Paul A. Volcker in his autobiography “Keeping at it” of 2018, penned together with Christine Harper, valiantly accepted that the risk weighted bank capital requirements he helped to promote, had serious problems. In pages 146-148 he writes:
"The travails of First Pennsylvania and Continental Illinois, the massive threat posed by the Latin American crisis, and the obvious strain on the capital of thrift institutions had an impact on thinking over time, but strong action was competitively (and politically) stalled by the absence of an international consensus.

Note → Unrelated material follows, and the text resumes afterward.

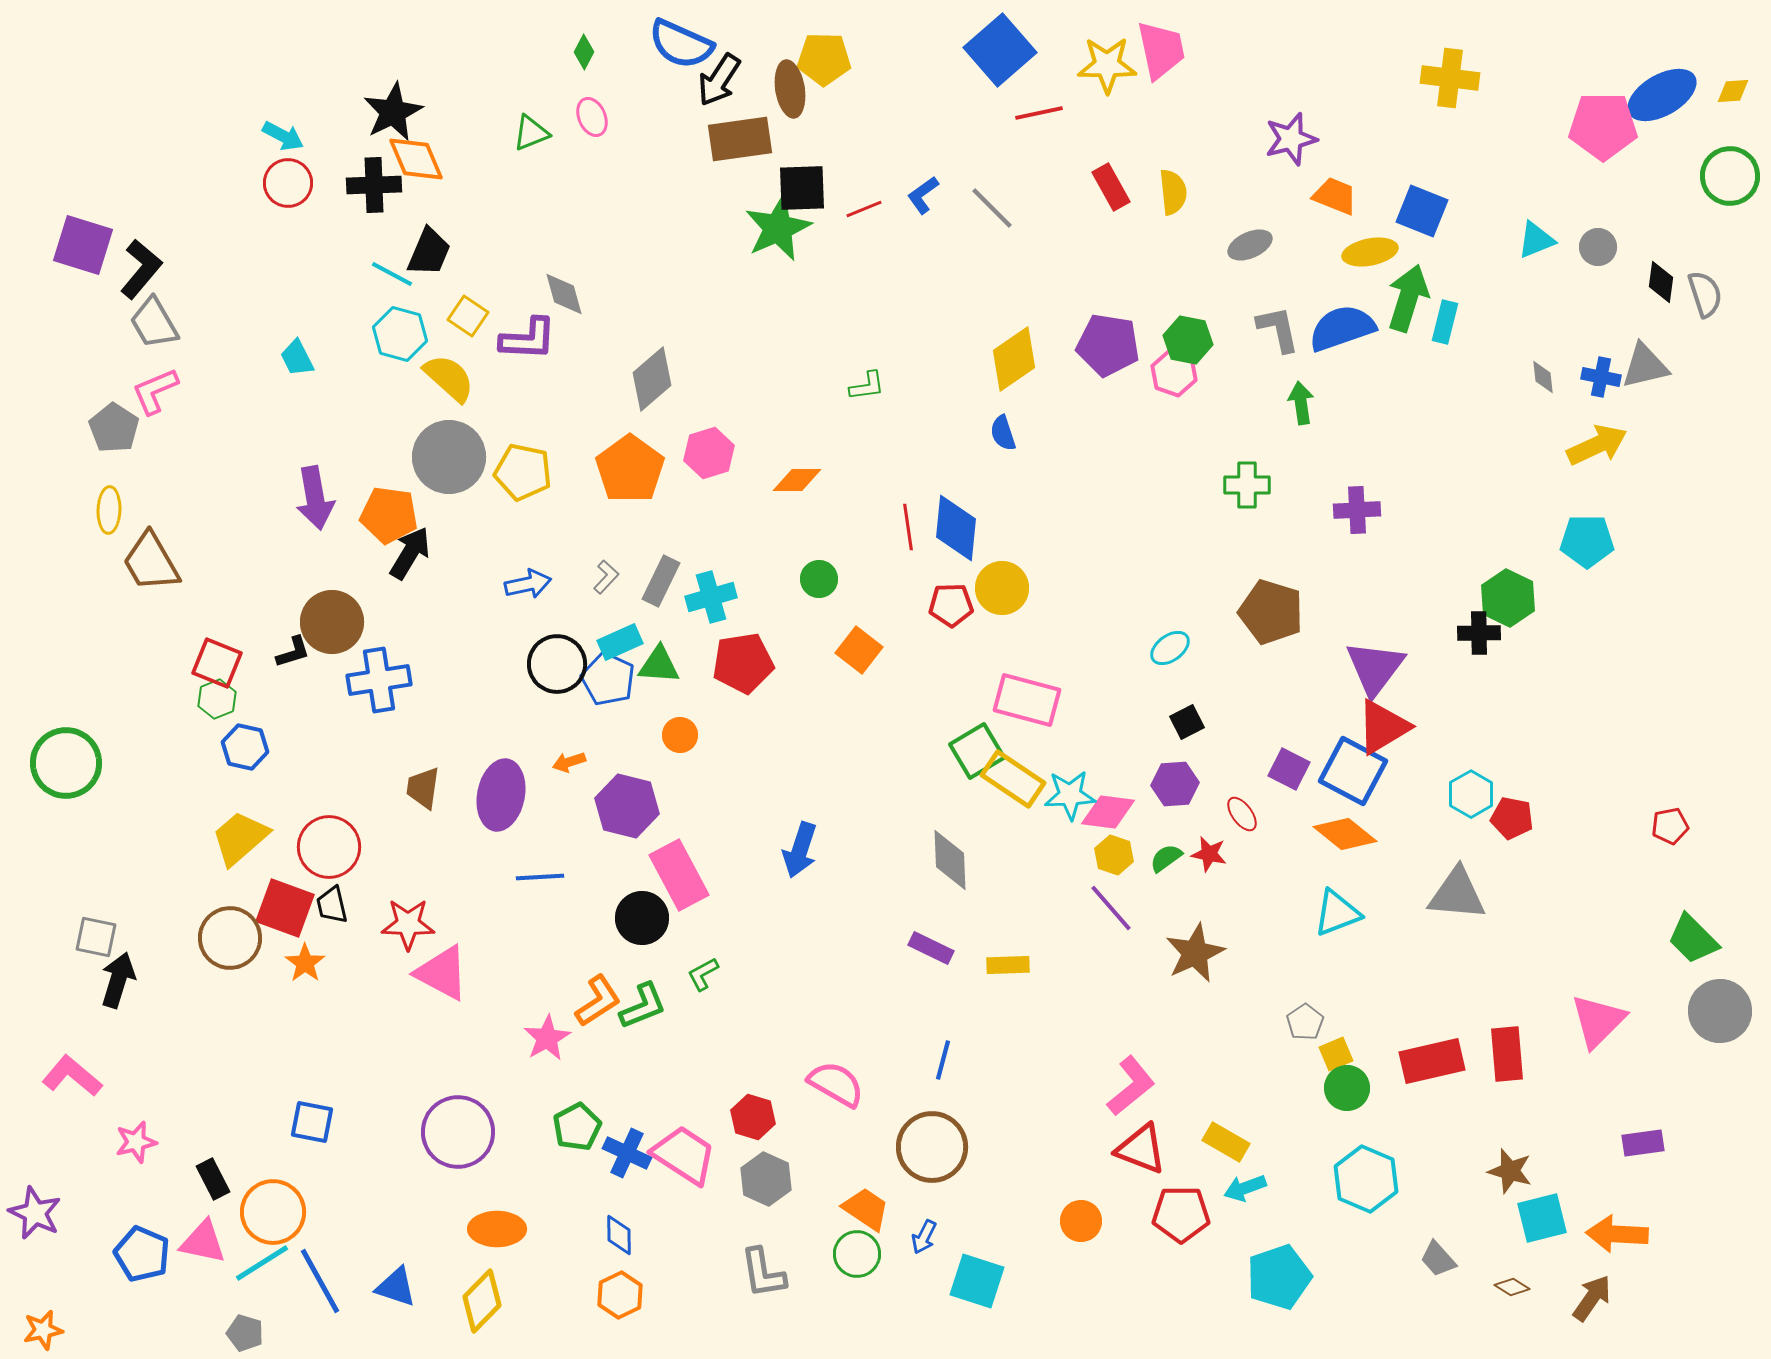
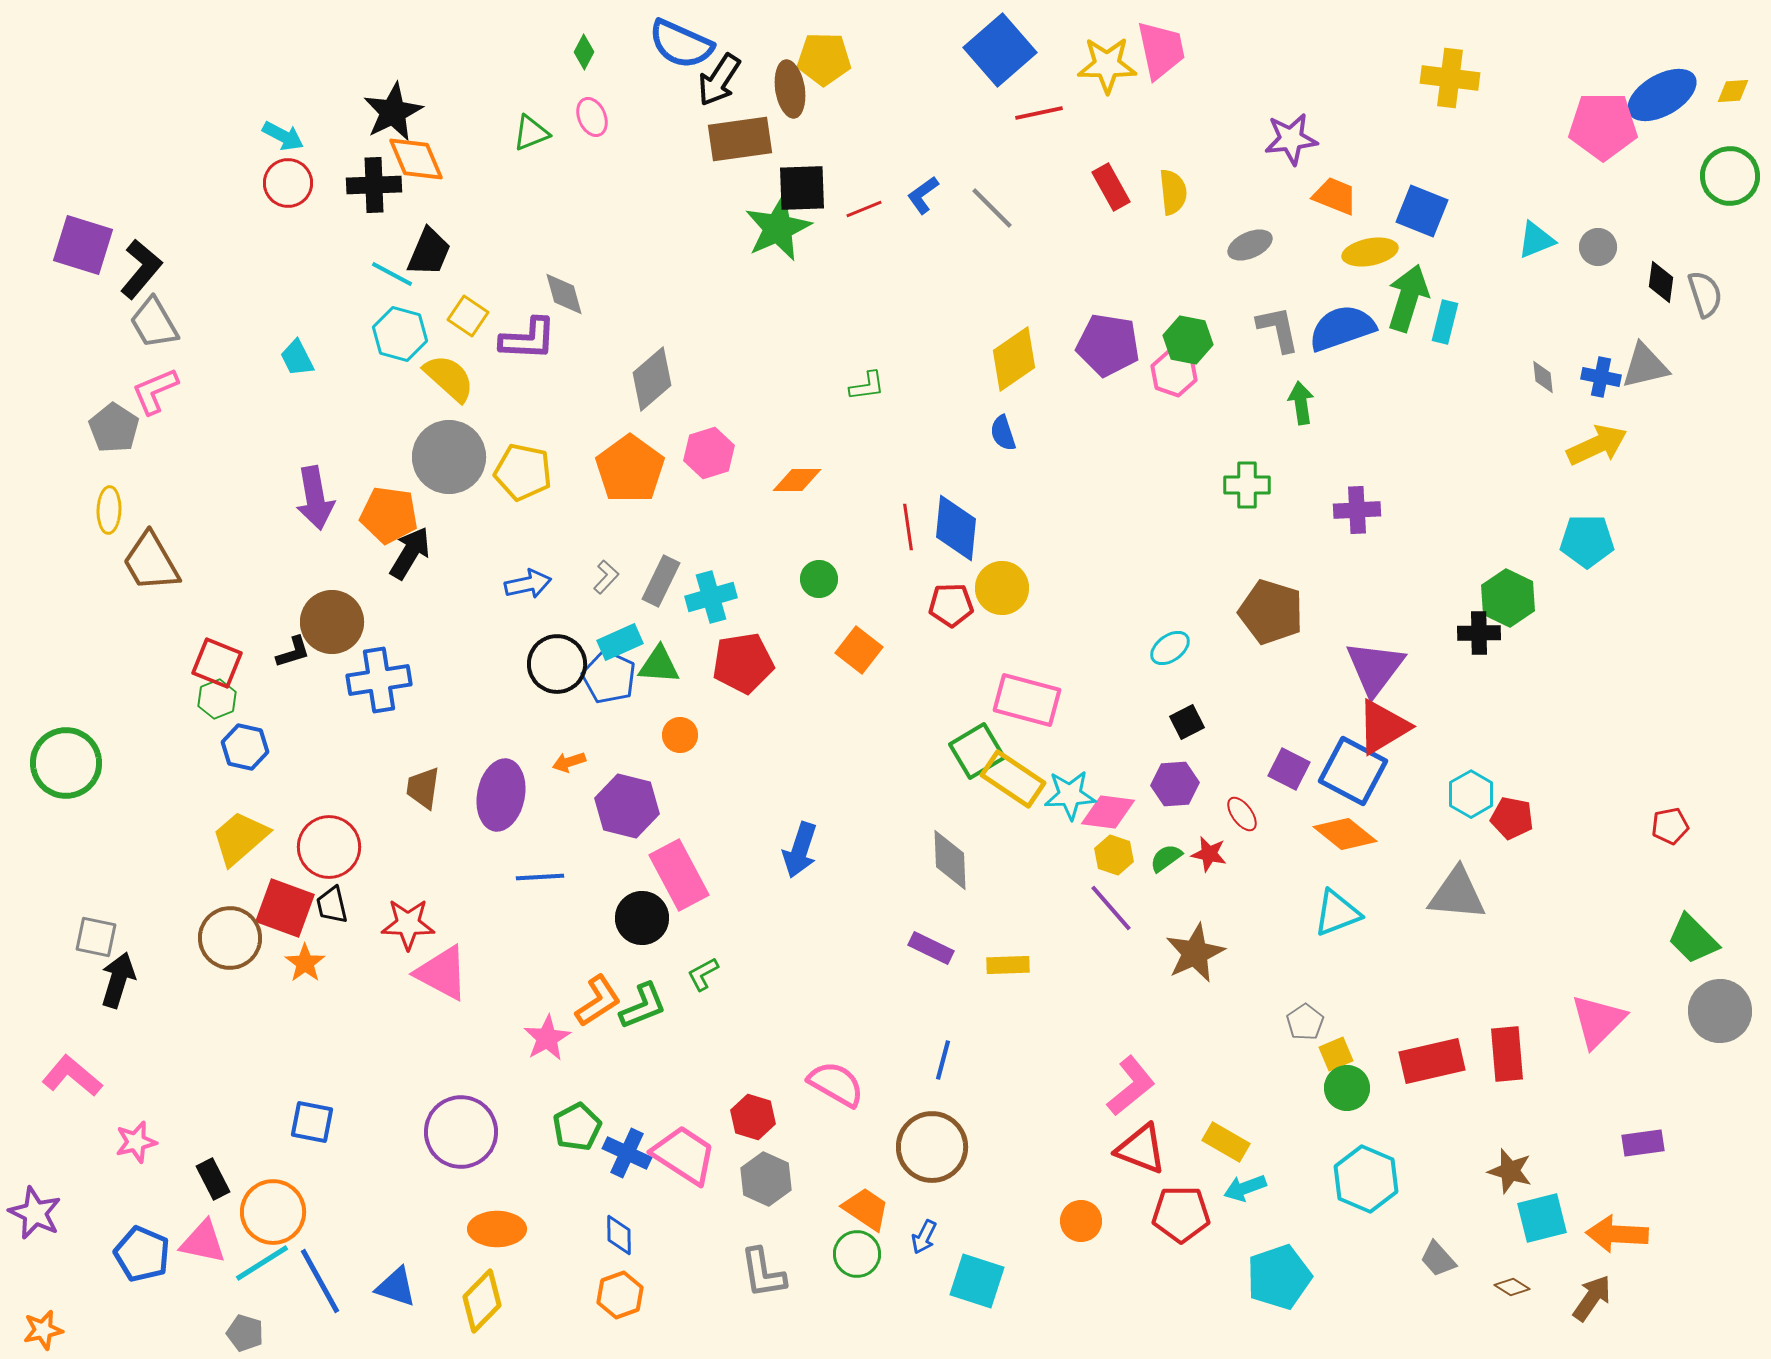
purple star at (1291, 139): rotated 8 degrees clockwise
blue pentagon at (608, 679): moved 1 px right, 2 px up
purple circle at (458, 1132): moved 3 px right
orange hexagon at (620, 1295): rotated 6 degrees clockwise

An approach toward dealing with that problem was taken by the G-10 central banking group meeting under the auspices of the Bank for International Settlements (BIS) headquartered in Basel, Switzerland. A new Basel Committee would assess existing standards and practices in a search for an analytic understanding.
Progress was slow…
The US practice had been to asses capital adequacy by using a simple “leverage ratio”-in other words, the bank’s total assets based compared with the margin of capital available to absorb any losses on those assets. (Historically, before, the 1931 banking collapse, a ten percent ratio was considered normal)
The Europeans, as a group, firmly insisted upon a “risk-based” approach, seemingly more sophisticated because it calculated assets based on how risky they seemed to be. They felt it was common sense that certain kind of assets –certainly including domestic government bonds but also home mortgages and other sovereign debt- shouldn’t require much if any capital. Commercial loans, by contrast, would have strict and high capital requirements, whatever the credit rating might be.
Both approaches could claim to have strengths. Each had weaknesses. How to solve the impasse?
At the end of a European tour in September in 1986, I planned to stop in London for an informal dinner with the Bank of England’s then governor Robin Leigh-Pemberton. In that comfortable setting without a lot of forethought, I suggested to him that if it was necessary to reach agreement, I’d try to sell the risk-based approach to my US colleagues.
As if bureaucrats know better what to do with credit for which repayment they're not personally responsible for than entrepreneurs.
How can one believe that what bankers perceive as risky is more dangerous to bank systems than what bankers perceive as safe?
Should it not be clear that dooms our bank system to especially severe crises, resulting from excessive exposures the what ex ante is perceived as especially safe, but that ex post might not be, against especially little capital?